If necessary, we can extend the strategies in the future, by introducing similar options like DO NOTHING , DO DEDUPLICATE , …
Rejected alternatives
Introduce RowId/ChangeId
Goal:
Attach more metadata to each row to fix the changelog disorder
Relate the 2 artifacts (- and +) of an update (i.e. change)
General design:
Every source and row producing operator attaches a Change ID to in-flight rows.
The Change ID allows to trace the origin of a change in (potentially a large bulk of) retraction messages.
Most operators such as Calc and even Join only forward the change ID.
The concept of a Change ID is similar to Lamport timestamps
The Change ID is a space efficient 15 bytes value that encodes:
1 byte: header (0 = no variable length, 1 = with variable length, and future evolution)
2 bytes: ID of the subtask
8 bytes: event time timestamp
4 bytes: uniqueness component (counter)
n bytes: variable length component
Reasoning:
The subtask component uniquely identifies the location.

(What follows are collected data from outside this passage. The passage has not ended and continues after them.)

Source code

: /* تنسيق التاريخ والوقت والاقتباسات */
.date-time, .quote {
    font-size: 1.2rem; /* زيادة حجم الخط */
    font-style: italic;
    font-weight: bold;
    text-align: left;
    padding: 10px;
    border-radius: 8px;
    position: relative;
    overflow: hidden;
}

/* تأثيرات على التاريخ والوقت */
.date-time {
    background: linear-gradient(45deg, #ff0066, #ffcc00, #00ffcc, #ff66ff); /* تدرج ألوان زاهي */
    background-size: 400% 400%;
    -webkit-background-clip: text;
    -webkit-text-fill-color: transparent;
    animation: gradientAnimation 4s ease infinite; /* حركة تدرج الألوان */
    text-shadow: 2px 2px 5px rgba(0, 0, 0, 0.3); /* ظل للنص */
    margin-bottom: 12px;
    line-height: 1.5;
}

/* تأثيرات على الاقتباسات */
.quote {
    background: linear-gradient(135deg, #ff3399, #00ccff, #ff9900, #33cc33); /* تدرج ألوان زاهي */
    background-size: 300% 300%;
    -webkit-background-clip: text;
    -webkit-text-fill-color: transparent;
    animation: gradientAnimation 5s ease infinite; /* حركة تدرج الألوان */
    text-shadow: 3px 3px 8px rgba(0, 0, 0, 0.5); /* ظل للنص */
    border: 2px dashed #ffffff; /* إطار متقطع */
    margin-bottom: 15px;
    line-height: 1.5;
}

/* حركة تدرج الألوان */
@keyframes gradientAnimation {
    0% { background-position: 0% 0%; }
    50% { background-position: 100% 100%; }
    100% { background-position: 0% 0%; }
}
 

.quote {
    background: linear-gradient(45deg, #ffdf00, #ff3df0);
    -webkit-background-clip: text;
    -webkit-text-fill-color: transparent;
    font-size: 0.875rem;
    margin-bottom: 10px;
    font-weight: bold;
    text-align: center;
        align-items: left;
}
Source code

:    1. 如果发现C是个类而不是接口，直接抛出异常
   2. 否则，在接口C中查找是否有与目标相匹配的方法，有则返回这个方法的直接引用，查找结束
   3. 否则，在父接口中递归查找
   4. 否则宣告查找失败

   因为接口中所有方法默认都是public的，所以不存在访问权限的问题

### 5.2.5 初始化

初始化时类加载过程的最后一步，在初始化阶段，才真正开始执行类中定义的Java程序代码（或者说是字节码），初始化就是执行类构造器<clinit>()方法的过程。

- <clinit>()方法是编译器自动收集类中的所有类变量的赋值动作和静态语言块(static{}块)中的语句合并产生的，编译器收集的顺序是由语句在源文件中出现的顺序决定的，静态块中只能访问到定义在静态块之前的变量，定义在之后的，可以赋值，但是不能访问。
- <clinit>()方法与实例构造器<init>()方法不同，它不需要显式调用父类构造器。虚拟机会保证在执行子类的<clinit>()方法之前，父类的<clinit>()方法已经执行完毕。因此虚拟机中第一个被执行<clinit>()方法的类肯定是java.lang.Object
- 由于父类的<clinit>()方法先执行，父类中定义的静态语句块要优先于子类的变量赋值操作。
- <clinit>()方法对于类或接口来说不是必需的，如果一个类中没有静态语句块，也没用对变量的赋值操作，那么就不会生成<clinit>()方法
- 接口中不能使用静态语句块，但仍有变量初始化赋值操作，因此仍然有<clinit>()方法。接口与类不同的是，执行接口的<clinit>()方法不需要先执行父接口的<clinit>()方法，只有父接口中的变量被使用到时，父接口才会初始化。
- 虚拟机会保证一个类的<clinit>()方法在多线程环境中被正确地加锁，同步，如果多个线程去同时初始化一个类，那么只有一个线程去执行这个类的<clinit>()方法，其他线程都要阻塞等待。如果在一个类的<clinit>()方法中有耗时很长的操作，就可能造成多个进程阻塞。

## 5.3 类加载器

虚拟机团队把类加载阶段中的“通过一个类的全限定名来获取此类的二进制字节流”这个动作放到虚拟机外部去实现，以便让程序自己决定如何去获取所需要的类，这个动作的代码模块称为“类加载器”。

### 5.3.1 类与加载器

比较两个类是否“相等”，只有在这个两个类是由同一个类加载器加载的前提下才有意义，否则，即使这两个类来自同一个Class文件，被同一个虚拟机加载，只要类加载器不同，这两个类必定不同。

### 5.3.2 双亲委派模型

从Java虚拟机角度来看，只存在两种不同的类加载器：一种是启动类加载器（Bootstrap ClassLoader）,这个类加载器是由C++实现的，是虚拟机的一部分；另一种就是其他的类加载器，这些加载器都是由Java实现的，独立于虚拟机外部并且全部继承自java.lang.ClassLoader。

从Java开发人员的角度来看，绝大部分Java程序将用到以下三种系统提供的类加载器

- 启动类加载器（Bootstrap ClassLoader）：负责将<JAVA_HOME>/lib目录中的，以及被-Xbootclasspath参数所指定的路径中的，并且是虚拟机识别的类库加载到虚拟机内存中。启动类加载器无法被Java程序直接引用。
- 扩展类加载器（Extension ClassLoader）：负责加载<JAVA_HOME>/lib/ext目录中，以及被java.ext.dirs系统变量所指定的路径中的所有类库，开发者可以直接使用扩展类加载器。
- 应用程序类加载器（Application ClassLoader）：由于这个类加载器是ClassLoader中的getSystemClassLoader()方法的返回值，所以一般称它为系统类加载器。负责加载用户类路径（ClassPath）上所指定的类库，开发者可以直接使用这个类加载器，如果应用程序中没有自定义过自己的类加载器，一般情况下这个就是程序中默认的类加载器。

The timestamp allows to relate rows with completeness barriers (i.e. watermarks)
The counter for avoiding duplicates without generating an expensive UUID or state access. The counter resets with every newly seen timestamp.
The header component enables evolution.
The prepared variable length part allows to attach additional information such as Kafka topic/partition/offset, Debezium Transaction Ids, or other consistency related metadata for lineage.

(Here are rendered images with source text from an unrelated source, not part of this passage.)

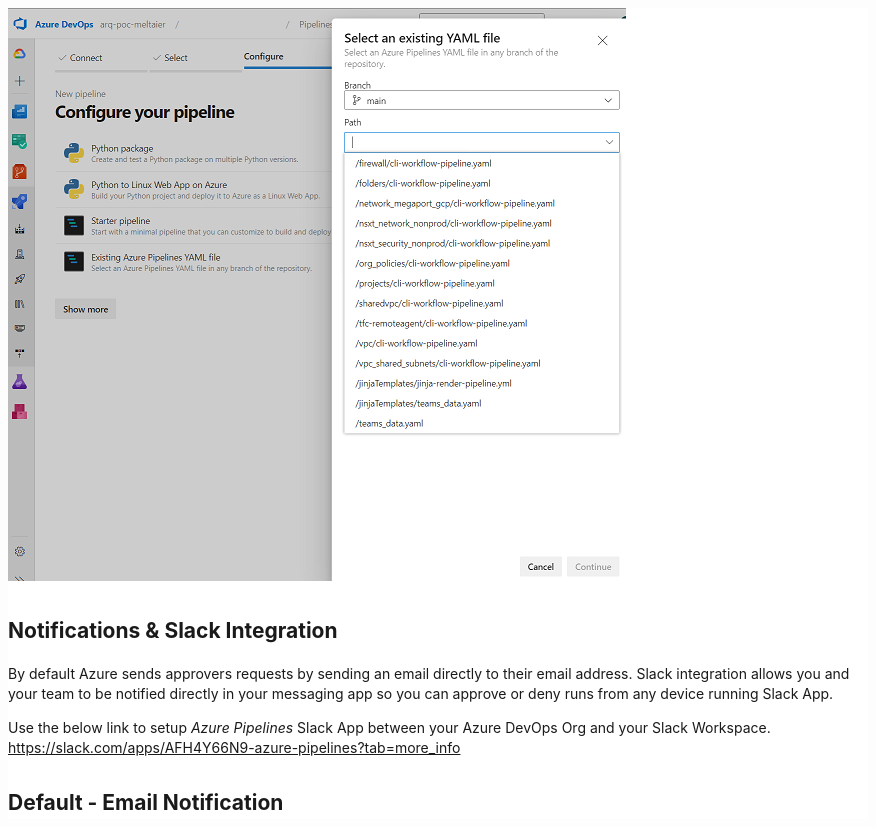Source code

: 
![f1](readme_Images/deployyaml.png)

## Notifications & Slack Integration

By default Azure sends approvers requests by sending an email directly to their email address. Slack integration allows you and your team to be notified directly in your messaging app so you can approve or deny runs from any device running Slack App.

Use the below link to setup *Azure Pipelines* Slack App between your Azure DevOps Org and your Slack Workspace.
https://slack.com/apps/AFH4Y66N9-azure-pipelines?tab=more_info

## Default - Email Notification
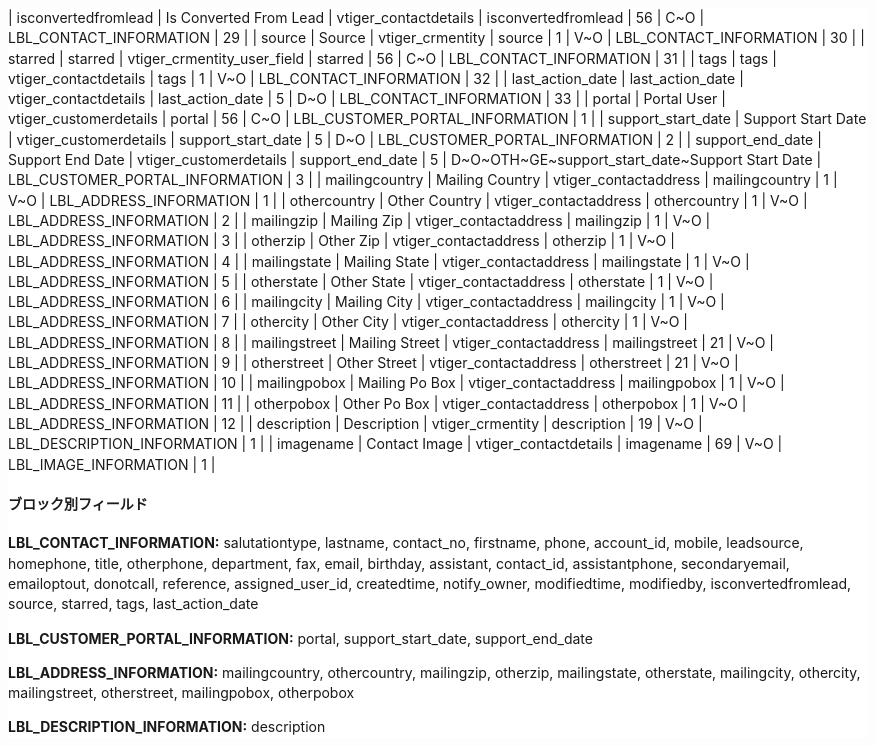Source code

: | isconvertedfromlead | Is Converted From Lead | vtiger_contactdetails | isconvertedfromlead | 56 | C~O | LBL_CONTACT_INFORMATION | 29 |
| source | Source | vtiger_crmentity | source | 1 | V~O | LBL_CONTACT_INFORMATION | 30 |
| starred | starred | vtiger_crmentity_user_field | starred | 56 | C~O | LBL_CONTACT_INFORMATION | 31 |
| tags | tags | vtiger_contactdetails | tags | 1 | V~O | LBL_CONTACT_INFORMATION | 32 |
| last_action_date | last_action_date | vtiger_contactdetails | last_action_date | 5 | D~O | LBL_CONTACT_INFORMATION | 33 |
| portal | Portal User | vtiger_customerdetails | portal | 56 | C~O | LBL_CUSTOMER_PORTAL_INFORMATION | 1 |
| support_start_date | Support Start Date | vtiger_customerdetails | support_start_date | 5 | D~O | LBL_CUSTOMER_PORTAL_INFORMATION | 2 |
| support_end_date | Support End Date | vtiger_customerdetails | support_end_date | 5 | D~O~OTH~GE~support_start_date~Support Start Date | LBL_CUSTOMER_PORTAL_INFORMATION | 3 |
| mailingcountry | Mailing Country | vtiger_contactaddress | mailingcountry | 1 | V~O | LBL_ADDRESS_INFORMATION | 1 |
| othercountry | Other Country | vtiger_contactaddress | othercountry | 1 | V~O | LBL_ADDRESS_INFORMATION | 2 |
| mailingzip | Mailing Zip | vtiger_contactaddress | mailingzip | 1 | V~O | LBL_ADDRESS_INFORMATION | 3 |
| otherzip | Other Zip | vtiger_contactaddress | otherzip | 1 | V~O | LBL_ADDRESS_INFORMATION | 4 |
| mailingstate | Mailing State | vtiger_contactaddress | mailingstate | 1 | V~O | LBL_ADDRESS_INFORMATION | 5 |
| otherstate | Other State | vtiger_contactaddress | otherstate | 1 | V~O | LBL_ADDRESS_INFORMATION | 6 |
| mailingcity | Mailing City | vtiger_contactaddress | mailingcity | 1 | V~O | LBL_ADDRESS_INFORMATION | 7 |
| othercity | Other City | vtiger_contactaddress | othercity | 1 | V~O | LBL_ADDRESS_INFORMATION | 8 |
| mailingstreet | Mailing Street | vtiger_contactaddress | mailingstreet | 21 | V~O | LBL_ADDRESS_INFORMATION | 9 |
| otherstreet | Other Street | vtiger_contactaddress | otherstreet | 21 | V~O | LBL_ADDRESS_INFORMATION | 10 |
| mailingpobox | Mailing Po Box | vtiger_contactaddress | mailingpobox | 1 | V~O | LBL_ADDRESS_INFORMATION | 11 |
| otherpobox | Other Po Box | vtiger_contactaddress | otherpobox | 1 | V~O | LBL_ADDRESS_INFORMATION | 12 |
| description | Description | vtiger_crmentity | description | 19 | V~O | LBL_DESCRIPTION_INFORMATION | 1 |
| imagename | Contact Image | vtiger_contactdetails | imagename | 69 | V~O | LBL_IMAGE_INFORMATION | 1 |

#### ブロック別フィールド

**LBL_CONTACT_INFORMATION:** salutationtype, lastname, contact_no, firstname, phone, account_id, mobile, leadsource, homephone, title, otherphone, department, fax, email, birthday, assistant, contact_id, assistantphone, secondaryemail, emailoptout, donotcall, reference, assigned_user_id, createdtime, notify_owner, modifiedtime, modifiedby, isconvertedfromlead, source, starred, tags, last_action_date

**LBL_CUSTOMER_PORTAL_INFORMATION:** portal, support_start_date, support_end_date

**LBL_ADDRESS_INFORMATION:** mailingcountry, othercountry, mailingzip, otherzip, mailingstate, otherstate, mailingcity, othercity, mailingstreet, otherstreet, mailingpobox, otherpobox

**LBL_DESCRIPTION_INFORMATION:** description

Note: The Change ID is not persisted in state except for the sink. It is a pure in-flight value.
We can further evolve the Change ID in the future.

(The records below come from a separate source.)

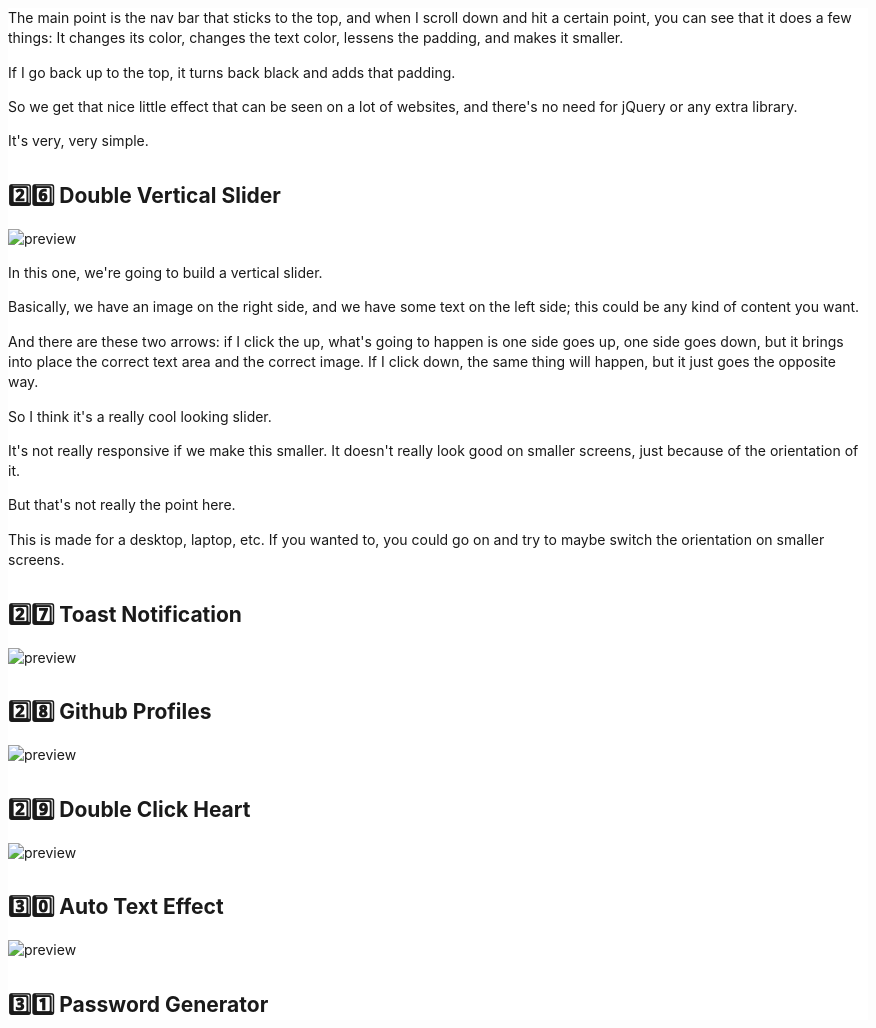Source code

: The main point is the nav bar that sticks to the top, and when I scroll down and hit a certain point, you can see that it does a few things:
It changes its color, changes the text color, lessens the padding, and makes it smaller.

If I go back up to the top, it turns back black and adds that padding.

So we get that nice little effect that can be seen on a lot of websites, and there's no need for jQuery or any extra library.

It's very, very simple.

## 2️⃣6️⃣ Double Vertical Slider

![preview](https://github.com/Clara-Pacheco/50projects-50days/blob/main/day26_double_vertical_slider/video/Vertical-Slider-Google-Chrome-2023-01-16-08-45-48.gif)

In this one, we're going to build a vertical slider.

Basically, we have an image on the right side, and we have some text on the left side; this could be any kind of content you want.

And there are these two arrows: if I click the up, what's going to happen is one side goes up, one side goes down, but it brings into place the correct text area and the correct image.
If I click down, the same thing will happen, but it just goes the opposite way.

So I think it's a really cool looking slider.

It's not really responsive if we make this smaller. It doesn't really look good on smaller screens, just because of the orientation of it.

But that's not really the point here.

This is made for a desktop, laptop, etc. If you wanted to, you could go on and try to maybe switch the orientation on smaller screens.

## 2️⃣7️⃣ Toast Notification

![preview]()

## 2️⃣8️⃣ Github Profiles

![preview]()

## 2️⃣9️⃣ Double Click Heart

![preview]()

## 3️⃣0️⃣ Auto Text Effect

![preview]()

## 3️⃣1️⃣ Password Generator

It should be a moderate LOE to update the code base for this.
Watermarks allow to finalize a change (as described above)
The difference to the suggested solution
The main difference is that the timestamp is assigned at the source, where the UB/UA is created. This would let us compact some of the records on the fly instead of compacting only on watermarks.
For example:
For disorder (2)
+U(id=1, level=20, attr='b1') [t = 5] +I(id=1, level=10, attr='a1') [t = 1] -U(id=1, level=10, attr='a1') [t = 5]
Steps:
Input: +U(id=1, level=20, attr='b1') [<t = 5]
State is empty -> emit +I and store [t = 5]
Input: +I(id=1, level=10, attr='a1') [t = 1]
State is not empty: Compare timestamp.
1 < 5 → discard +I
Input: -U(id=1, level=10, attr='a1') [t = 5]
State is not empty: Compare lineage by backtracking.
$5 == $5 → discard -U
Output:
+I(id=1, level=20, attr='b1')
The solution can help us to solve the changelog disorder problem, but it does not help with the internal consistency issue. If we want to fix that as well, we still need the compaction on watermarks. At the same time it increases the size of all flowing records. Therefore it was rejected in favour of simply compacting all records once on the progression of watermarks.